Written instruction A:
Answer these from the MAPP project text:
(i) Which program financed the project?
(ii) Which organization coordinated it?
(iii) Where were the radiometers of the three largest aerosol monitoring networks calibrated?
Written instruction B: Write out everything from "Metrology Research Institute" down to "and Research (EMPIR)." in the MAPP project text, swapping "Metrology Research Institute" for "The institute".

Department of Electrical Engineering and Automation

MAPP (2020-2023)

Metrology Research Institute was involved in project MAPP - "Metrology for aerosol optical properties" financed by the European Metrology Programme for Innovation and Research (EMPIR).

The project

The overall aim of this project co-ordinated by PMOD (Physicalisch-Meteorologische Observatorium Davos, Switzerland) was to enable SI-traceable measurement of column-integrated aerosol optical properties retrieved from the passive remote sensing of the atmosphere using solar and lunar radiation measurements. Radiometers of the three largest aerosol monitoring networks were calibrated at NMI laboratories. Also, portable devices for the in-field calibration of network radiometers were developed in order to validate and improve the aerosol optical property retrievals using state-of-the-art inversion models. The project standardized aerosol optical properties retrieval by shortening the calibration chain, reduced calibration downtime of network radiometers, and established their consistent dissemination including uncertainty.

Extracted data entries:
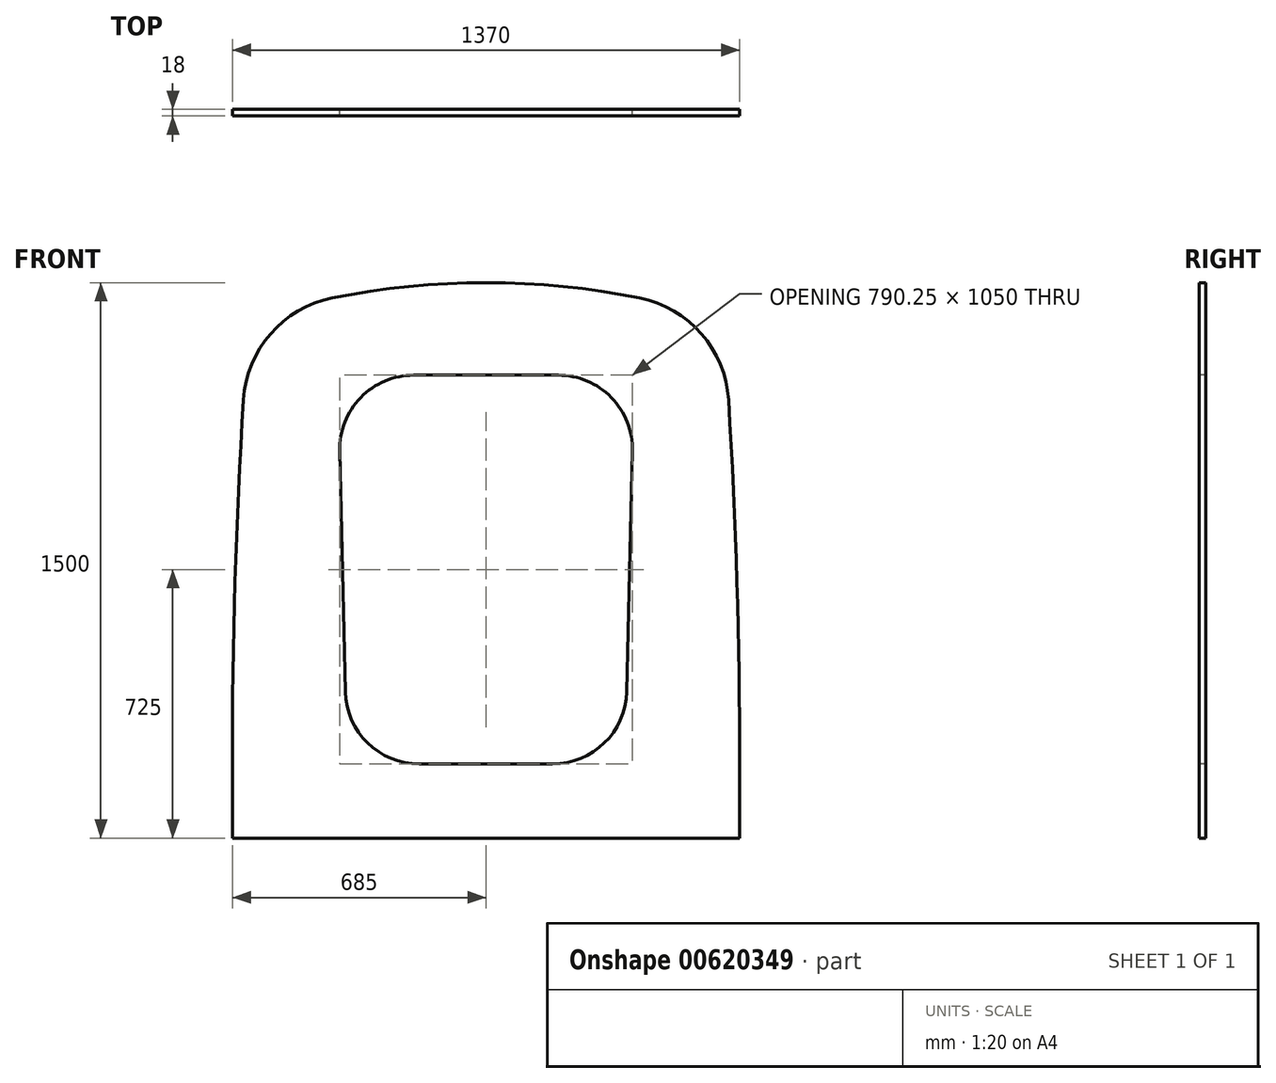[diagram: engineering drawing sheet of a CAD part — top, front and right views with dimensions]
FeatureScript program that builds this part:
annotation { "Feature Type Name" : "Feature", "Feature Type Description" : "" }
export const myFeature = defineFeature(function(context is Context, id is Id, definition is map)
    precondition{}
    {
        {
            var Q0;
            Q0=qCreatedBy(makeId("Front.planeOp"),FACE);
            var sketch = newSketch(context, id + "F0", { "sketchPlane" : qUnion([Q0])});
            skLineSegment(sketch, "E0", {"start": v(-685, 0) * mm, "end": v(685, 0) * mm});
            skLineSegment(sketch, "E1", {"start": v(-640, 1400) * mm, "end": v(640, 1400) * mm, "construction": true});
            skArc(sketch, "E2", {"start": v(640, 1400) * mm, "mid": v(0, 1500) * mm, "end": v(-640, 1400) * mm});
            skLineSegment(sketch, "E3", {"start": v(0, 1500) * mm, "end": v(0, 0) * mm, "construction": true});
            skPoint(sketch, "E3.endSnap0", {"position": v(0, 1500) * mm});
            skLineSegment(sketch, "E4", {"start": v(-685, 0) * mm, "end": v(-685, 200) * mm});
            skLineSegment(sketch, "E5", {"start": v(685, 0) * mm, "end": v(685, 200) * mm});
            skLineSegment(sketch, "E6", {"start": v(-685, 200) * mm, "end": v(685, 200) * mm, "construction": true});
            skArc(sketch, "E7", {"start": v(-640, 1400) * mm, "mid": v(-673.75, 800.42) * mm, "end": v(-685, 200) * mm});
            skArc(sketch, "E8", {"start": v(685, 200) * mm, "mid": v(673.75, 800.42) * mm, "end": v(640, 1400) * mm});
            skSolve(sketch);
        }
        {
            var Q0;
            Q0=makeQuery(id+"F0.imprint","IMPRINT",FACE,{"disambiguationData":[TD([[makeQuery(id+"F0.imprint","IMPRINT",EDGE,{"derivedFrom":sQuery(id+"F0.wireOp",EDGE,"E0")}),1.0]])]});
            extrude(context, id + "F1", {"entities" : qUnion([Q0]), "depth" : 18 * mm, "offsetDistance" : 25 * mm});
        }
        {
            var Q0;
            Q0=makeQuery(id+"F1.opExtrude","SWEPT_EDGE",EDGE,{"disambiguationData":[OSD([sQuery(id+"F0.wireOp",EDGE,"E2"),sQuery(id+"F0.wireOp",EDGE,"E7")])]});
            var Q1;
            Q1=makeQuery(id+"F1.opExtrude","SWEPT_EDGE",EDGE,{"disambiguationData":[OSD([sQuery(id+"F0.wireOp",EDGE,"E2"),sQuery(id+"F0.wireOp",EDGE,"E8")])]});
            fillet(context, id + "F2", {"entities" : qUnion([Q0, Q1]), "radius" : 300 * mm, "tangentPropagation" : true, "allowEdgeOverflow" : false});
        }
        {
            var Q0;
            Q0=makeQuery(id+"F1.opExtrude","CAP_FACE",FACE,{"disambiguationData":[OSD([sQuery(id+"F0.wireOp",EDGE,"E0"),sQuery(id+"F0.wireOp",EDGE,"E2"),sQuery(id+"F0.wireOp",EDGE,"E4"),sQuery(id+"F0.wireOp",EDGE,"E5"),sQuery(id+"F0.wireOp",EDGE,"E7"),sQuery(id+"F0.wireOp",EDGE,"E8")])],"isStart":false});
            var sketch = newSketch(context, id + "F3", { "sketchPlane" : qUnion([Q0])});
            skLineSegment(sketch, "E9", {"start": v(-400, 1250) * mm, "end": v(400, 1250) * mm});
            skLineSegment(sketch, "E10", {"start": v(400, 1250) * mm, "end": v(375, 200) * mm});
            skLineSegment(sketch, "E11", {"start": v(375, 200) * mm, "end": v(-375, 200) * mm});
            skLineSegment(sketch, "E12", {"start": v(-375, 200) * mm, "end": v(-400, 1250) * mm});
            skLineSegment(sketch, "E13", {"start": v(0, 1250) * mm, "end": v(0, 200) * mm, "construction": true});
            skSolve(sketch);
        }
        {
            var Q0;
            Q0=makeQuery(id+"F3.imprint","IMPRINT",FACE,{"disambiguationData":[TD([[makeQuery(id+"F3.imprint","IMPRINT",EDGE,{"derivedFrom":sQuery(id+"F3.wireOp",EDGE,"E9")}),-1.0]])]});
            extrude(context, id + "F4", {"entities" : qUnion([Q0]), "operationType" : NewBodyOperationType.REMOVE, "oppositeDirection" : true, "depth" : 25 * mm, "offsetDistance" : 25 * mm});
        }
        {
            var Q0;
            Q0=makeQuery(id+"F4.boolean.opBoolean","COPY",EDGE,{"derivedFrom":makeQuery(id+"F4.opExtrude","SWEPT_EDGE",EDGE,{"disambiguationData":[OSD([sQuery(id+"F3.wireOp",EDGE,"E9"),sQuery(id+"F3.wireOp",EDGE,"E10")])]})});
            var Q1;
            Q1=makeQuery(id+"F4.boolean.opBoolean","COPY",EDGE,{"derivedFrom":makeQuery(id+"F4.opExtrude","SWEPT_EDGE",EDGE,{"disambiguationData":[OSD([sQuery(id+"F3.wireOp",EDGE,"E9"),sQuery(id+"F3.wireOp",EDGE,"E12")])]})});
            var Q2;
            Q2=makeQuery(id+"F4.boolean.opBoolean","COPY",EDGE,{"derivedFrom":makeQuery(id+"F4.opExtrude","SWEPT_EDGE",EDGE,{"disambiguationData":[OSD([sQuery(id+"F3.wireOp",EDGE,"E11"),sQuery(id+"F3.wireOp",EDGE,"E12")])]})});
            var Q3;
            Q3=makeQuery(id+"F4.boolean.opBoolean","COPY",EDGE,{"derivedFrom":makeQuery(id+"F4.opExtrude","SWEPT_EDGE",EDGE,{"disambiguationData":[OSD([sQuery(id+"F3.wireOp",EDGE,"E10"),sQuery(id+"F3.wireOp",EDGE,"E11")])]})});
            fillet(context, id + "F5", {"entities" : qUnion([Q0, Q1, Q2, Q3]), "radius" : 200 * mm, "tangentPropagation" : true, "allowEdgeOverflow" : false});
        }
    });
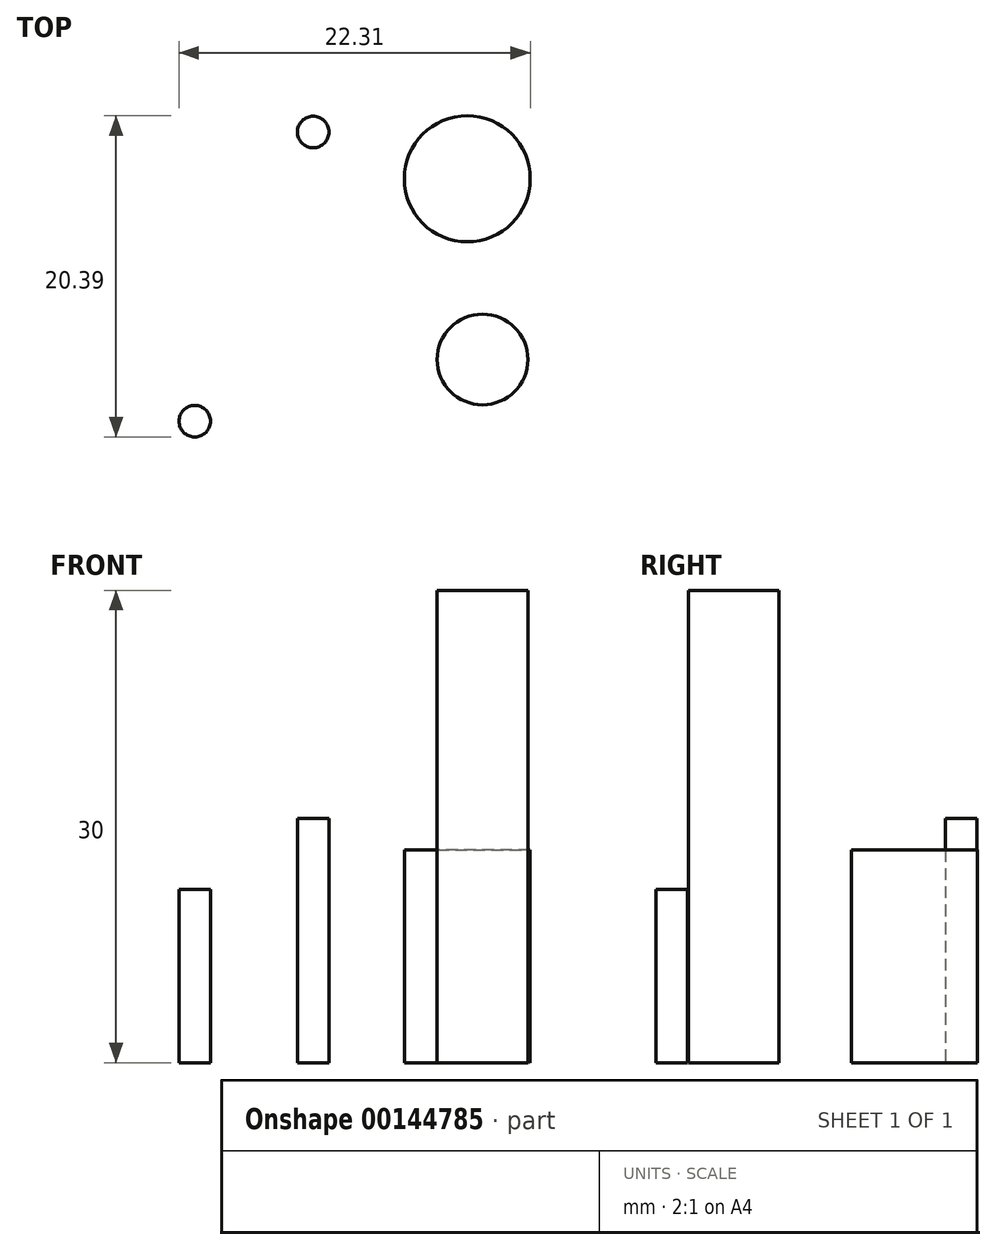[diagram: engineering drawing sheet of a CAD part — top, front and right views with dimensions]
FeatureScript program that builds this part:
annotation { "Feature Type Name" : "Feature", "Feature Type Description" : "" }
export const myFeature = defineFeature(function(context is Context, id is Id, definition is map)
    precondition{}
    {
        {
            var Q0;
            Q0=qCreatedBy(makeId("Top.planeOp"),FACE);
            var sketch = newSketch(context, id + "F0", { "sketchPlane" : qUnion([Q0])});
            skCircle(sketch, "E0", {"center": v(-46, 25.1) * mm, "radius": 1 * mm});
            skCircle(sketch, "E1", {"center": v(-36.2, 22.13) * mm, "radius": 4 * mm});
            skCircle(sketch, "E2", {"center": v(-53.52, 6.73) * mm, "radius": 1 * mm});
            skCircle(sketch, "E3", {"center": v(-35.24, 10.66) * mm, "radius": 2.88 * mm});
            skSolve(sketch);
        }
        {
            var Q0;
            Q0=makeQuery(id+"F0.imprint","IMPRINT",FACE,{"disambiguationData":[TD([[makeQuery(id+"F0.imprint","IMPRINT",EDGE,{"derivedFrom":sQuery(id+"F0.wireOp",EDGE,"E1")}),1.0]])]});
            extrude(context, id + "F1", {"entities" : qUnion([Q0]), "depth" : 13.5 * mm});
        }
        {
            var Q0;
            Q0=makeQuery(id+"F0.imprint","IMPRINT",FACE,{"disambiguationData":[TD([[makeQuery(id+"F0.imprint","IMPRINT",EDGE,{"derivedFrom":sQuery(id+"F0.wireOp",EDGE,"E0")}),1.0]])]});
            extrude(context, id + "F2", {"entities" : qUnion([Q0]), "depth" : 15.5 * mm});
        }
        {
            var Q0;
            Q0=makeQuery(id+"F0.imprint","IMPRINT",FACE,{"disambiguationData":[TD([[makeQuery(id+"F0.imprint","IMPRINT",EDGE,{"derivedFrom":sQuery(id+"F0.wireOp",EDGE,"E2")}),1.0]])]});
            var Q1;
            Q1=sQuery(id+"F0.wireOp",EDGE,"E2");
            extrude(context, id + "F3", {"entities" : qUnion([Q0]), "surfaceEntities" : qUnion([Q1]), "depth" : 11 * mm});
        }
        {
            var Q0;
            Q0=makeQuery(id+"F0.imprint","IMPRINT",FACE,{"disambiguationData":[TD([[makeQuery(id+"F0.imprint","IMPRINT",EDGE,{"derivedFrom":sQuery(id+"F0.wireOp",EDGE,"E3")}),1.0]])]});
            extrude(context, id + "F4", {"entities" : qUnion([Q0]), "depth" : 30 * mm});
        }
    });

Task result A:
(i) The European Metrology Programme for Innovation and Research (EMPIR).
(ii) PMOD (Physicalisch-Meteorologische Observatorium Davos, Switzerland).
(iii) At NMI laboratories.

Task result B:
The institute was involved in project MAPP - "Metrology for aerosol optical properties" financed by the European Metrology Programme for Innovation and Research (EMPIR).